Jedi Survivor Performance Issues: Biggest Bugs and Glitches So Far

Star Wars Jedi: Survivor is buggier than C1-10P’s personality subroutines, but do the game's performance issues make it unplayable?

Star Wars Jedi Survivor
Photo: EA

Many gamers eagerly anticipated Star Wars Jedi: Survivor before the game was officially announced. Star Wars Jedi: Fallen Order was such a fantastic experience that audiences wanted a sequel, and Respawn Entertainment has delivered. Well, mostly delivered. The story and design are worthy successors, but the performance, especially on PC, is not.

While Jedi: Survivor isn’t due to launch until April 28, early reports reveal that the game is poorly optimized. No, this isn’t a jab at its 155 GB file size; Jedi: Survivor on the PC is riddled with glitches and performance issues, many of which ruin an otherwise great game. The console versions also suffer from some notable technical problems, even if they’re still the ideal way to play the game from a performance perspective. To be fair, the Day One patch will probably fix many of these problems, and EA promised that developers will release a salvo of patches in the coming weeks. However, the fact remains that the PC port of Jedi: Survivor is currently buggier than Geonosis, and many reviews will likely reflect these problems.

_To do:_
#1 According to the Jedi: Survivor article, why did audiences want a sequel to Star Wars Jedi: Fallen Order? Answer in one to three sentences.
#2 Decide whether each statement agrees with the Jedi: Survivor article. Answer yes or no, and quote the deciding words.
(a) The game is scheduled to launch on April 28.
(b) The article's complaint about poor optimization refers to the game's 155 GB file size.
(c) The console versions are free of technical problems.
#3 Reproduce word for word the passage of the Jedi: Survivor article that begins with "Star Wars Jedi: Survivor is" and ends after "PC, is not.".
You won't need the records that follow the article.

Saved data entries:
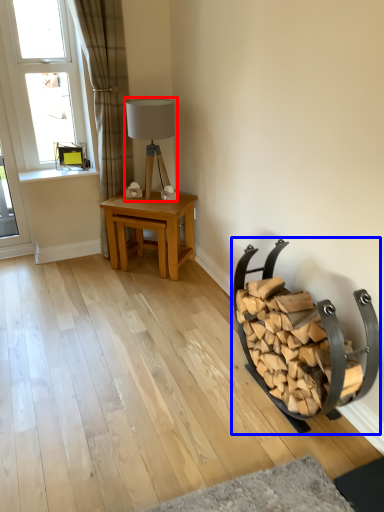
Question: Which object appears farthest to the camera in this image, table lamp (highlighted by a red box) or rocking chair (highlighted by a blue box)?

Choices:
 (A) table lamp
 (B) rocking chair

Answer: (A)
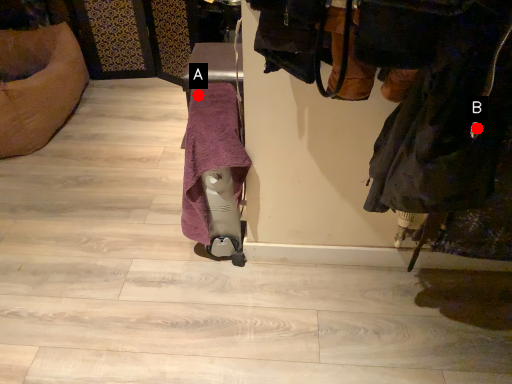
Question: Two points are circled on the image, labeled by A and B beside each circle. Which point is farther to the camera?

Choices:
 (A) A is further
 (B) B is further

Answer: (A)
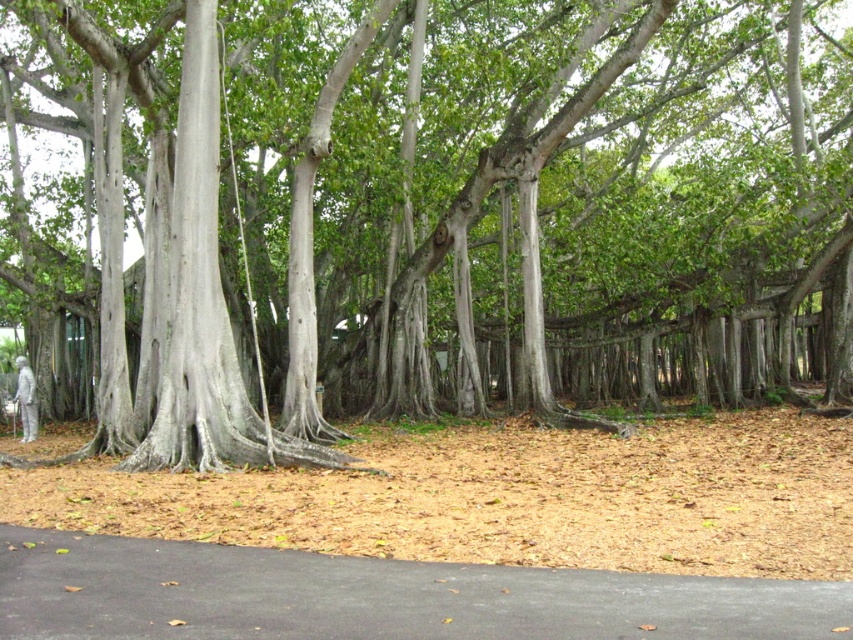
Question: Is green leafy tree at center below black asphalt path at lower center?

Choices:
 (A) no
 (B) yes

Answer: (A)

Question: Among these points, which one is farthest from the camera?

Choices:
 (A) (805, 628)
 (B) (15, 401)
 (C) (112, 49)

Answer: (B)

Question: Can you confirm if green leafy tree at center is wider than black asphalt path at lower center?

Choices:
 (A) no
 (B) yes

Answer: (B)

Question: Can you confirm if black asphalt path at lower center is positioned below silver metallic statue at lower left?

Choices:
 (A) no
 (B) yes

Answer: (B)

Question: Which point is closer to the camera?

Choices:
 (A) (264, 289)
 (B) (782, 637)
 (C) (28, 388)
 (D) (202, 392)

Answer: (B)

Question: Which object is positioned farthest from the black asphalt path at lower center?

Choices:
 (A) silver metallic statue at lower left
 (B) smooth gray bark at left

Answer: (A)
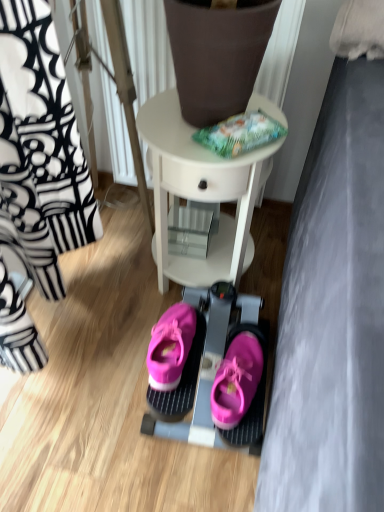
I want to click on vacant area that lies to the right of pink suede sneakers at center, so click(x=231, y=344).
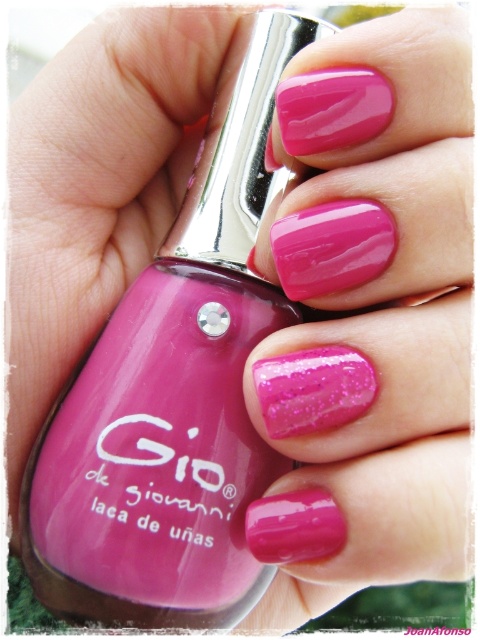
Is point (458, 188) positioned after point (82, 600)?

No, (458, 188) is in front of (82, 600).

The width and height of the screenshot is (480, 640). Describe the element at coordinates (368, 316) in the screenshot. I see `glossy pink nails at center` at that location.

Which is in front, point (263, 275) or point (265, 305)?

Point (263, 275) is more forward.

Find the location of a particular element. The width and height of the screenshot is (480, 640). glossy pink nails at center is located at coordinates (368, 316).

_Results in order:_
#1 Audiences wanted a sequel because Star Wars Jedi: Fallen Order was such a fantastic experience.

#2
(a) Yes: "Jedi: Survivor isn’t due to launch until April 28"
(b) No: "No, this isn’t a jab at its 155 GB file size"
(c) No: "The console versions also suffer from some notable technical problems"

#3
Star Wars Jedi: Survivor is buggier than C1-10P’s personality subroutines, but do the game's performance issues make it unplayable?

Star Wars Jedi Survivor
Photo: EA

Many gamers eagerly anticipated Star Wars Jedi: Survivor before the game was officially announced. Star Wars Jedi: Fallen Order was such a fantastic experience that audiences wanted a sequel, and Respawn Entertainment has delivered. Well, mostly delivered. The story and design are worthy successors, but the performance, especially on PC, is not.